A Danone pretende dar início em até três anos à venda direta de iogurtes no Brasil. O novo modelo porta a porta será focado no Nordeste, onde a multinacional francesa enfrenta dois obstáculos para expandir suas operações: o baixo consumo per capita de iogurtes e a dificuldade de acesso aos pequenos pontos comerciais, as lojinhas de rua onde a maior parte do comércio se dá nessa região do país.
Sem fazer alarde, a Danone, que lidera o mercado de iogurtes no país, vem testando desde 2011 a estratégia em Salvador (Bahia), no âmbito de um projeto-piloto batizado de "kiteiras", que deve ser expandido para outras cidades do Nordeste.
Na primeira fase do projeto, 300 mulheres consideradas "socialmente vulneráveis" foram capacitadas por uma organização não governamental (ONG) - a Aliança Empreendedora, com sede em Curitiba - para vender kits de iogurte a vizinhas, parentes e amigas. O resultado foi surpreendente: juntas, elas alcançaram a média de 40 toneladas de iogurte por mês, ou o equivalente a 400 mil unidades.
"Saímos do zero para 40 toneladas com esse programa. Era um resultado que esperávamos apenas um ano depois", disse ao Valor a diretora de sustentabilidade da Danone, Adriana Matarazzo. "Agora estamos validando o modelo para ter certeza que é sustentável", acrescentou.
Nos próximos dois anos, a Danone Brasil tentará ampliar o número de "kiteiras" para 400 e atingir 70 toneladas de iogurte vendidas por mês. Além disso, a empresa pretende que elas mudem a maneira como veem os kits - de algo que proporciona uma renda complementar e permite horários flexíveis para a principal atividade de geração de renda.
Para atingir isso, a gigante de lácteos fechou parcerias com outras duas ONGs, a Move e a Véli RH, na tentativa de recrutar e formar uma rede de microempreendedoras de venda porta a porta da Danone. A ideia é estender a iniciativa ao Nordeste.

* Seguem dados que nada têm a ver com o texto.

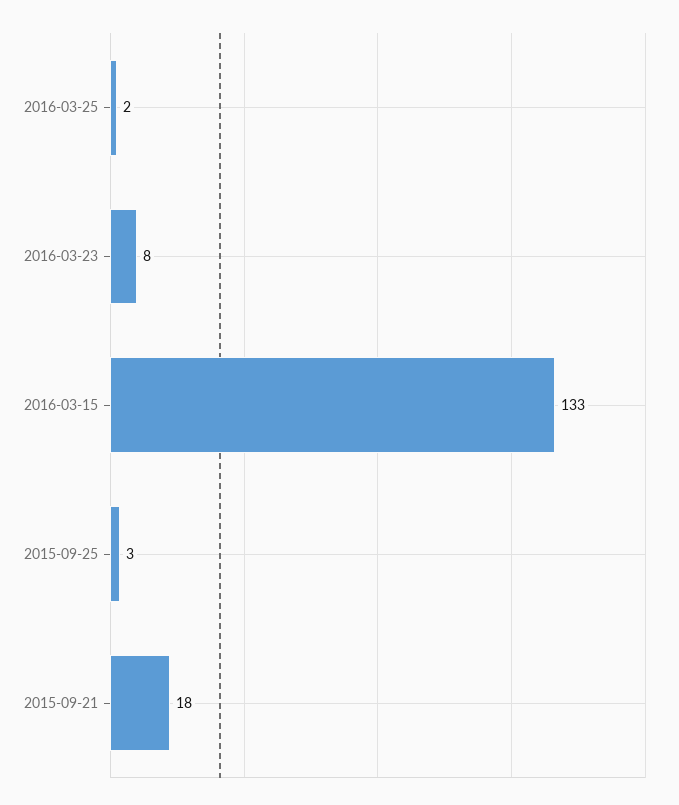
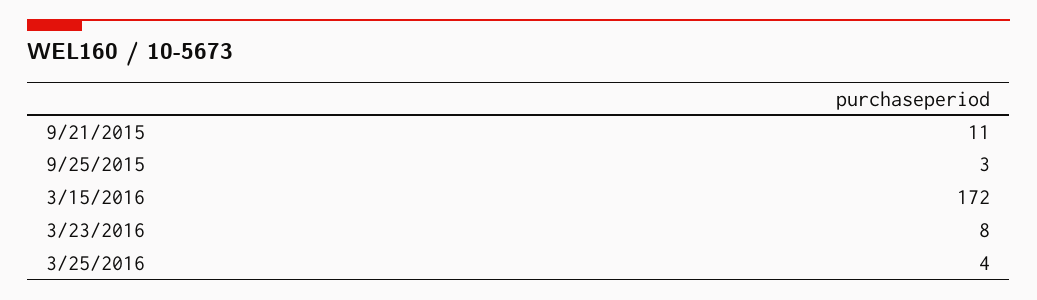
2016-03-25: 2 -> 4
2016-03-15: 133 -> 172
2015-09-21: 18 -> 11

Fortaleza e Recife estão no radar da companhia.
Cautelosa, a filial brasileira prefere colocar os verbos ainda no modo condicional. Uma grande preocupação da empresa é a manutenção dessas mulheres para que o projeto perdure. A Danone não é a primeira a fazer isso - além da precursora Yakult, a Nestlé já faz vendas porta a porta há algum tempo.
A própria Danone tentou, no passado, fazer vendas diretas de lácteos, sem sucesso. Desta vez, a filial brasileira juntou um plano de negócio à sua cartilha social para acrescentar a inclusão de uma parcela da população carente às suas vendas. Para ser candidata a uma "kiteira" é preciso estar necessariamente no sopé da pirâmide social.
"A proposta do Projeto Kiteiras é impactar mulheres da base da pirâmide social da região Nordeste, como mães solteiras e donas de casa, de meia idade", explica Adriana. De acordo com a executiva, o projeto alavancou em 35% a renda mensal das mulheres envolvidas.
Outra preocupação é fazer com que o projeto se sustente sozinho, sem que a Danone tenha que injetar recursos a perder de vista. Até agora, foram € 400 mil (aproximadamente R$ 1 milhão) apenas na primeira fase. O dinheiro veio do Fundo Ecosysteme, um de quatro fundos globais da Danone que apoiam projetos relacionados a emprego e microempreendedorismo. Na segunda fase, que se inicia agora, serão mais € 700 mil.
Com faturamento de R$ 2 bilhões em 2013 - o dobro quando comparado ao de 2009 -, a meta da Danone é dobrar de tamanho a cada quatro ou cinco anos no Brasil. Para isso, além de ampliar o portfólio e tornar os preços de seus produtos atraentes, é preciso estimular o brasileiro a consumir mais iogurte. Segundo a empresa, o consumo no Nordeste ainda é a metade da média nacional.
"O Nordeste sempre foi difícil [em vendas] para a gente", afirma Adriana. "Precisamos de parceiros comerciais para acessar o pequeno varejo, estratégico para no Brasil". Com o "kiteiras", a Danone pretende conseguir um feito no país.